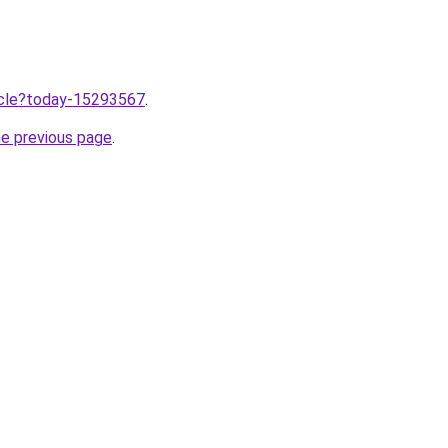
ticle?today-15293567
.
he previous page
.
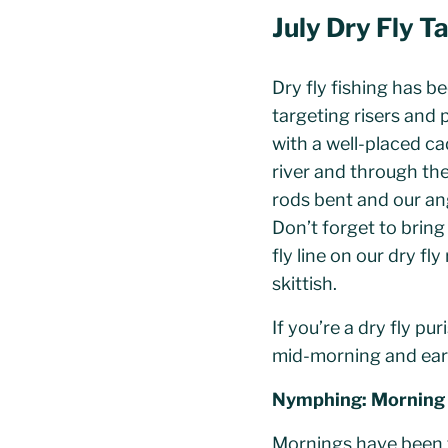
July Dry Fly T
Dry fly fishing has b
targeting risers and 
with a well-placed ca
river and through the
rods bent and our ang
Don’t forget to brin
fly line on our dry fl
skittish.
If you’re a dry fly pu
mid-morning and ear
Nymphing: Morning
Mornings have been th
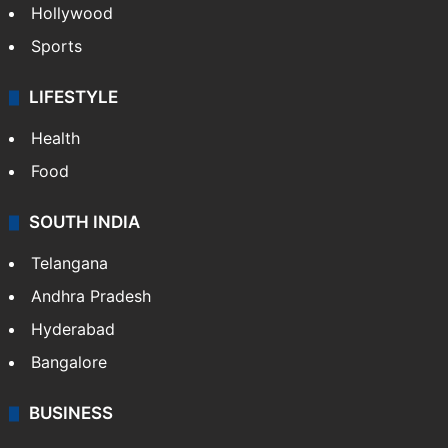
Hollywood
Sports
LIFESTYLE
Health
Food
SOUTH INDIA
Telangana
Andhra Pradesh
Hyderabad
Bangalore
BUSINESS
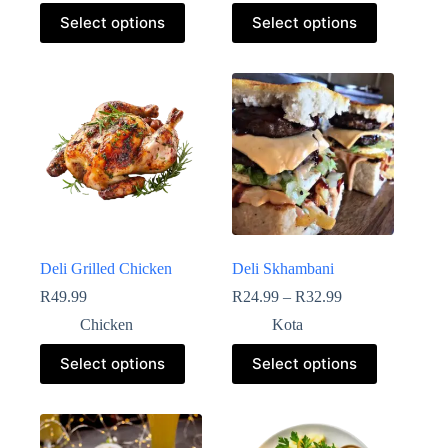
Select options
Select options
Deli Grilled Chicken
Deli Skhambani
R
49.99
R
24.99
–
R
32.99
Chicken
Kota
Select options
Select options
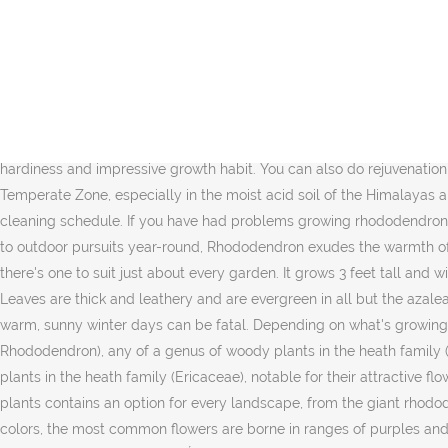
Twenty-four species of rhododendron are native to North America. English Language Learners Definition of rhododendron : an evergreen bush that has large, bright flowers and that is often grown in gardens See the full definition for rhododendron in the English Language Learners Dictionary Rhododendron definition, any evergreen or deciduous shrub or tree belonging to the genus Rhododendron, of the heath family, having rounded clusters of showy, pink, purple, or white flowers and oval or oblong leaves. A deciduous type azalea, it features bright orange blooms in spring on naked stems before the foliage emerges. Rhododendron Size. Evergreen foliage complements the 3-inch-wide flowers on this variety. Rhododendrons are fibrous, shallow rooted plants that need good drainage to perform well. One of the first and most beautiful spring-flowering native azaleas to bloom, Rhododendron vaseyi (Pink-Shell Azalea) is a deciduous, irregular rounded shrub which features trusses of 4 to 8 delicate pink to white, flat-faced flowers on leafless stems, with some prominent spotting in their throat. Omissions? This Rhododendron is a hybrid between two other Rhododendrons that are renowned for their hardiness and impressive growth habit. You can also do rejuvenation pruning by cutting older plants back more severely to encourage better branching. Rhododendrons are native chiefly in the North Temperate Zone, especially in the moist acid soil of the Himalayas and into Southeast Asia to the mountains of New Guinea. Follow these step-by-step instructions for creating a customized whole-home cleaning schedule. If you have had problems growing rhododendrons in the past, perform a soil test. ^ ârhododendronâ, in OED Online â , Oxford: Oxford University Press, launched 2000. With easy access to outdoor pursuits year-round, Rhododendron exudes the warmth of a friendly alpine town. The leaves are used to make medicine. It grows 5 to 10 feet tall and wide. With thousands of varieties available, there's one to suit just about every garden. It grows 3 feet tall and wide. Rhododendron 'Nova Zembla' is a large evergreen shrub that bears trusses of deep red flowers with spotted throats. Zones 7-9. Leaves are thick and leathery and are evergreen in all but the azalea species, some of which are deciduous. To prevent this, plant evergreen types in sheltered areas, avoiding southern exposures where warm, sunny winter days can be fatal. Depending on what's growing in your garden, there's a lot you can do to get your ornamental plants ready for the colder months. Rhododendron, (genus Rhododendron), any of a genus of woody plants in the heath family (Ericaceae), notable for their attractive flowers and handsome foliage. Rhododendron, (genus Rhododendron), any of a genus of woody plants in the heath family (Ericaceae), notable for their attractive flowers and handsome foliage. They are great for landscaping and produce beautiful flowers in the spring and summer. This family of plants contains an option for every landscape, from the giant rhododendrons of East Asian mountainsides to the rosebay rhododendrons native to Eastern U.S. woodlands. Available in a wide variety of colors, the most common flowers are borne in ranges of purples and pinks as well as white and cream. Rhododendrons and azaleas are acid-loving, woody shrubs with colorful flower clusters. Height, flower color and form, leaf âŚ Rhododendron 'Fielder's White' is blanketed with 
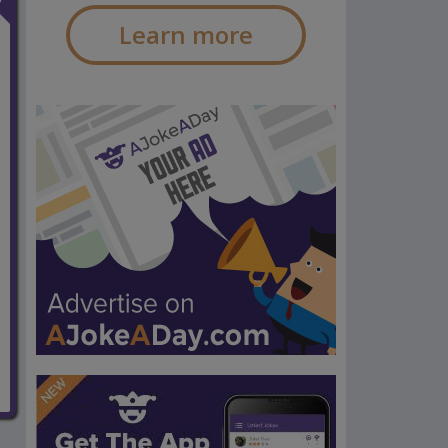
Learn more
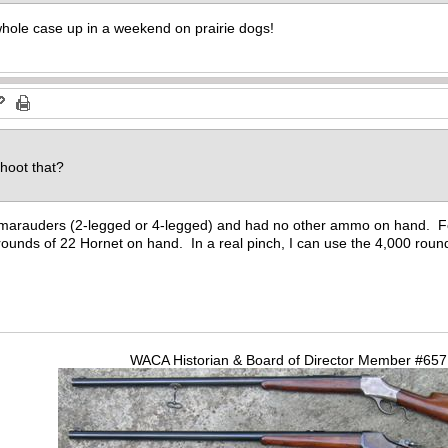
hole case up in a weekend on prairie dogs!
d
shoot that?
y marauders (2-legged or 4-legged) and had no other ammo on hand. F
ounds of 22 Hornet on hand. In a real pinch, I can use the 4,000 roun
WACA Historian & Board of Director Member #65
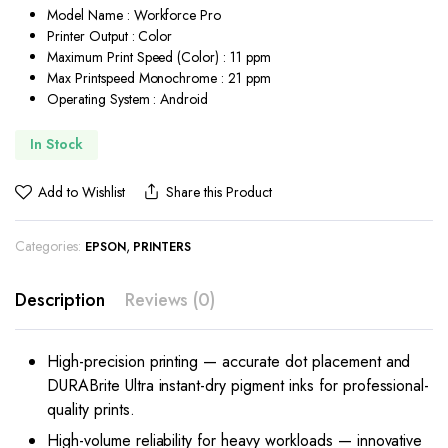
Model Name : Workforce Pro
Printer Output : Color
Maximum Print Speed (Color) : 11 ppm
Max Printspeed Monochrome : 21 ppm
Operating System : Android
In Stock
Add to Wishlist
Share this Product
Categories:
,
EPSON
PRINTERS
Description
Reviews (0)
High-precision printing — accurate dot placement and
DURABrite Ultra instant-dry pigment inks for professional-
quality prints.
High-volume reliability for heavy workloads — innovative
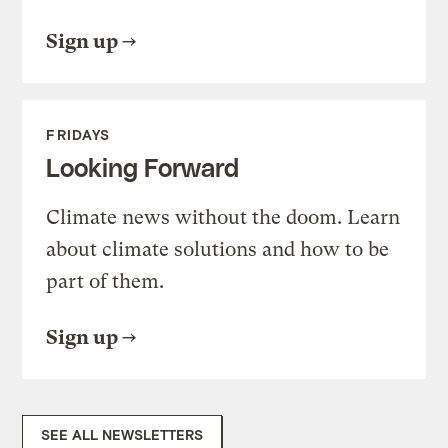
Sign up
FRIDAYS
Looking Forward
Climate news without the doom. Learn
about climate solutions and how to be
part of them.
Sign up
SEE ALL NEWSLETTERS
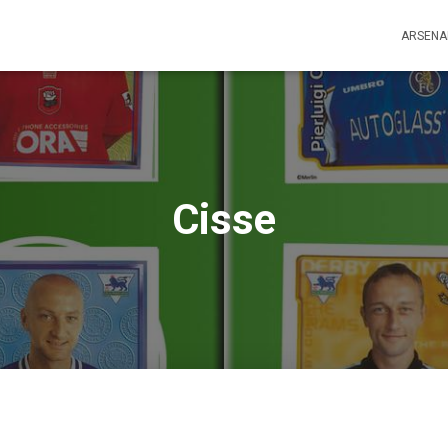
ARSENA
Cisse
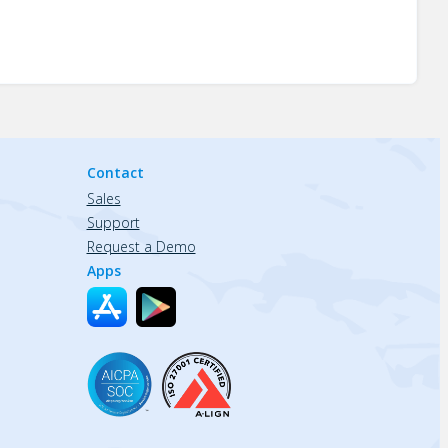
Contact
Sales
Support
Request a Demo
Apps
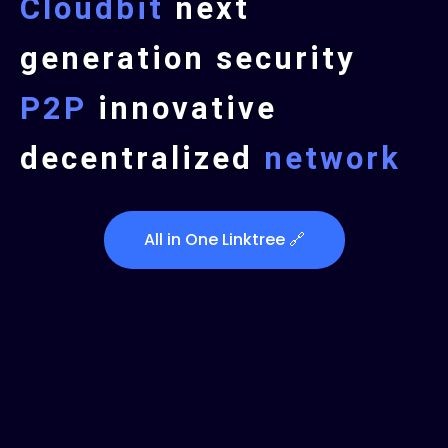
Cloudbit
next
generation security
P2P
innovative
decentralized
network
All in One Linktree 🔗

◇ ◇ ◇ ◇ ◇ ◇ ◇

Exercise »
Put every line of text from the data above into one numbered list, skipping blank lines and leaving out the pictures.

Task output »
1. ticle?today-15293567
2. .
3. he previous page
4. .
5. July Dry Fly T
6. Dry fly fishing has b
7. targeting risers and 
8. with a well-placed ca
9. river and through the
10. rods bent and our ang
11. Don’t forget to brin
12. fly line on our dry fl
13. skittish.
14. If you’re a dry fly pu
15. mid-morning and ear
16. Nymphing: Morning
17. Mornings have been th
18. Hollywood
19. Sports
20. LIFESTYLE
21. Health
22. Food
23. SOUTH INDIA
24. Telangana
25. Andhra Pradesh
26. Hyderabad
27. Bangalore
28. BUSINESS
29. Select options
30. Select options
31. Deli Grilled Chicken
32. Deli Skhambani
33. R
34. 49.99
35. R
36. 24.99
37. –
38. R
39. 32.99
40. Chicken
41. Kota
42. Select options
43. Select options
44. Twenty-four species of rhododendron are native to North America. English Language Learners Definition of rhododendron : an evergreen bush that has large, bright flowers and that is often grown in gardens See the full definition for rhododendron in the English Language Learners Dictionary Rhododendron definition, any evergreen or deciduous shrub or tree belonging to the genus Rhododendron, of the heath family, having rounded clusters of showy, pink, purple, or white flowers and oval or oblong leaves. A deciduous type azalea, it features bright orange blooms in spring on naked stems before the foliage emerges. Rhododendron Size. Evergreen foliage complements the 3-inch-wide flowers on this variety. Rhododendrons are fibrous, shallow rooted plants that need good drainage to perform well. One of the first and most beautiful spring-flowering native azaleas to bloom, Rhododendron vaseyi (Pink-Shell Azalea) is a deciduous, irregular rounded shrub which features trusses of 4 to 8 delicate pink to white, flat-faced flowers on leafless stems, with some prominent spotting in their throat. Omissions? This Rhododendron is a hybrid between two other Rhododendrons that are renowned for their hardiness and impressive growth habit. You can also do rejuvenation pruning by cutting older plants back more severely to encourage better branching. Rhododendrons are native chiefly in the North Temperate Zone, especially in the moist acid soil of the Himalayas and into Southeast Asia to the mountains of New Guinea. Follow these step-by-step instructions for creating a customized whole-home cleaning schedule. If you have had problems growing rhododendrons in the past, perform a soil test. ^ ârhododendronâ, in OED Online â , Oxford: Oxford University Press, launched 2000. With easy access to outdoor pursuits year-round, Rhododendron exudes the warmth of a friendly alpine town. The leaves are used to make medicine. It grows 5 to 10 feet tall and wide. With thousands of varieties available, there's one to suit just about every garden. It grows 3 feet tall and wide. Rhododendron 'Nova Zembla' is a large evergreen shrub that bears trusses of deep red flowers with spotted throats. Zones 7-9. Leaves are thick and leathery and are evergreen in all but the azalea species, some of which are deciduous. To prevent this, plant evergreen types in sheltered areas, avoiding southern exposures where warm, sunny winter days can be fatal. Depending on what's growing in your garden, there's a lot you can do to get your ornamental plants ready for the colder months. Rhododendron, (genus Rhododendron), any of a genus of woody plants in the heath family (Ericaceae), notable for their attractive flowers and handsome foliage. Rhododendron, (genus Rhododendron), any of a genus of woody plants in the heath family (Ericaceae), notable for their attractive flowers and handsome foliage. They are great for landscaping and produce beautiful flowers in the spring and summer. This family of plants contains an option for every landscape, from the giant rhododendrons of East Asian mountainsides to the rosebay rhododendrons native to Eastern U.S. woodlands. Available in a wide variety of colors, the most common flowers are borne in ranges of purples and pinks as well as white and cream. Rhododendrons and azaleas are acid-loving, woody shrubs with colorful flower clusters. Height, flower color and form, leaf âŚ Rhododendron 'Fielder's White' is blanketed with 
45. Learn more
46. hole case up in a weekend on prairie dogs!
47. d
48. shoot that?
49. y marauders (2-legged or 4-legged) and had no other ammo on hand. F
50. ounds of 22 Hornet on hand. In a real pinch, I can use the 4,000 roun
51. WACA Historian & Board of Director Member #65
52. Model Name : Workforce Pro
53. Printer Output : Color
54. Maximum Print Speed (Color) : 11 ppm
55. Max Printspeed Monochrome : 21 ppm
56. Operating System : Android
57. In Stock
58. Add to Wishlist
59. Share this Product
60. Categories:
61. ,
62. EPSON
63. PRINTERS
64. Description
65. Reviews (0)
66. High-precision printing — accurate dot placement and
67. DURABrite Ultra instant-dry pigment inks for professional-
68. quality prints.
69. High-volume reliability for heavy workloads — innovative
70. Sign up
71. FRIDAYS
72. Looking Forward
73. Climate news without the doom. Learn
74. about climate solutions and how to be
75. part of them.
76. Sign up
77. SEE ALL NEWSLETTERS
78. ARSENA
79. Cisse
80. Contact
81. Sales
82. Support
83. Request a Demo
84. Apps
85. Cloudbit
86. next
87. generation security
88. P2P
89. innovative
90. decentralized
91. network
92. All in One Linktree 🔗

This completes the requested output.